L'histoire :
Aude en a assez des copines qui font semblant de l’écouter et préfèrent la mélodie de leur portable. Elle en a tout aussi marre de ses histoires d’amours foireuses, de la pluie ou de la machine à café qui entortille ses petits nerfs à tous les coups. Cette jeune graphiste parisienne est simplement à bout. Aussi, quand un client lui réclame une énième taille de couettes pour la petite héroïne de son projet ou lorsqu’il vocifère pour modifier la couleur d’un logo pour la centième fois, elle comprend qu’elle a perdu la petite étincelle qui donnait un sens à son quotidien. Alors, doucement mais surement, elle murit un beau projet : s’isoler sur une île bretonne, une petite semaine avant de prendre le large pour de bon sur un beau bateau. La jeune femme n’a aucune notion de la navigation. Elle voguera donc avec un skipper expérimenté et quelques autres marins amateurs. Avant de partir, elle se prépare en compulsant manuels techniques et autres instruments de torture. Elle ne se lasse pas des récits marins de quelques amis et regrette secrètement que son papa ne lui ait pas transmis cette science de la navigation qu’il maitrisait parfaitement… Boulot bouclé, direction l’île bretonne pour une semaine de tête à tête avec soi-même, au rythme du bruit de l’océan. Bientôt le grand voyage. Mais avant, solitude, écriture, ciel, vagues, manger, dormir et discussions effrénées avec les poules du voisinage…

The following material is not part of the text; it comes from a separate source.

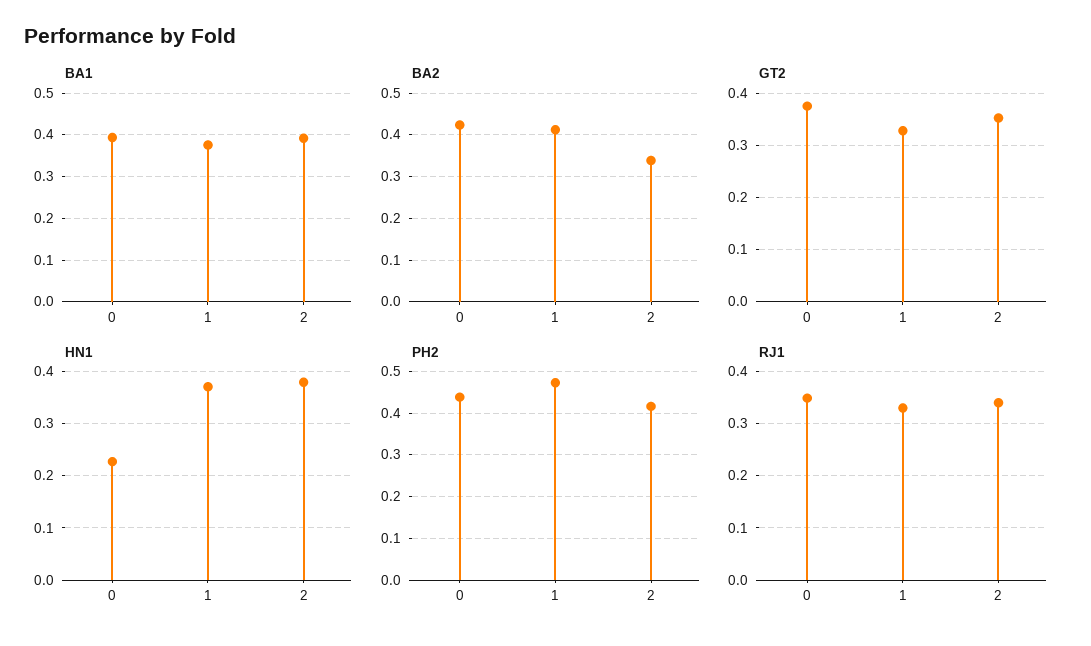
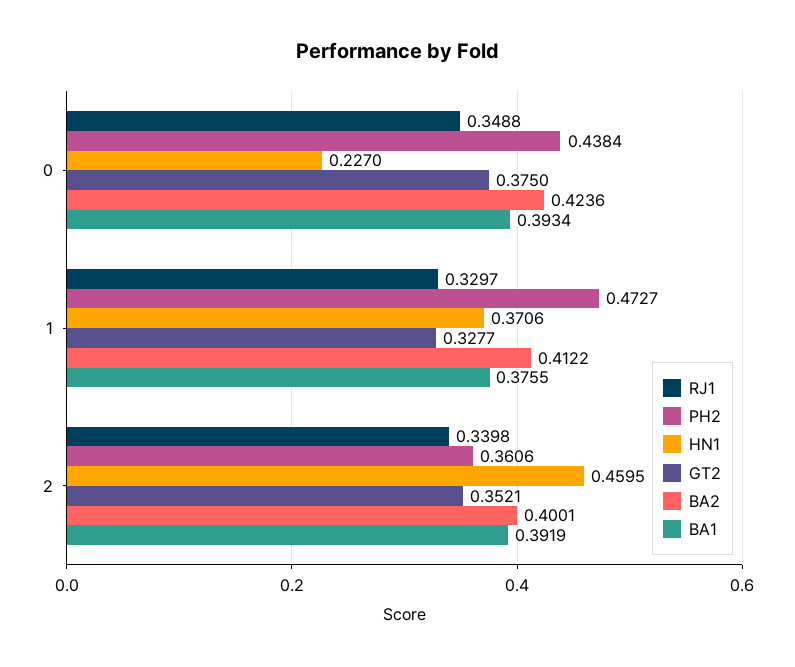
BA2, 2: 0.34 -> 0.4001
HN1, 2: 0.38 -> 0.4595
PH2, 2: 0.42 -> 0.3606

Ce qu'on en pense sur la planète BD :
C’est un bol d’air que nous propose Aude Picault, mais pas de ceux dans lequel chaque planche respire le dépaysement avec moult décors adaptés. Non, en l’accompagnant tout au long de cette Transat, on comprend qu’il n’est jamais trop tard pour prendre le temps de s’oxygéner en regardant l’horloge tourner différemment. Alors, si l’on manque de courage pour définitivement changer ses habitudes ou, comme Aude, si on ne s’offre pas un break de quelques mois, ce petit livre remplit la mission, au moins pour quelques heures. Comme il est de coutume dans la collection Shampooing, l’auteure nous livre une histoire très personnelle qui, au-delà de ce périple en mer, est une double quête (débutée dans Moi Je et Papa) : en s’interrogeant sur le sens qu’elle souhaite donner à son quotidien, elle tente aussi de retrouver un peu de ce père disparu qui aimait tant naviguer, mais qui ne l’a jamais faite monter sur un bateau. Le récit oscille alors entre remarques touchantes, instants drôles, pénibles futilités et situations si familières, qu’on penserait que la jeune femme sait tout de nous. Ainsi, on se délecte à observer le cheminement de ce petit bout de femme qui cherche à ne pas subir sa vie et l’on en regrette simplement quelques enchainements un peu brouillons. L’incroyable simplicité et fraicheur du trait nous fait le coup du « tiens moi aussi je peux le faire » alors qu’il y a un énorme talent à réussir en 2 ou 3 coups un impeccable dessin. Les expressions sont justes, les filles sublimes, rien ne semble impossible à coucher sur le papier. En outre, l’auteure nous offre quelques double pages (aïe aïe aïe, le choix catastrophique du format pour ces dernières), d’une mer calme ou déchainée, de jour ou de nuit, qui prouvent son indéniable virtuosité, aussi touchante que le propos.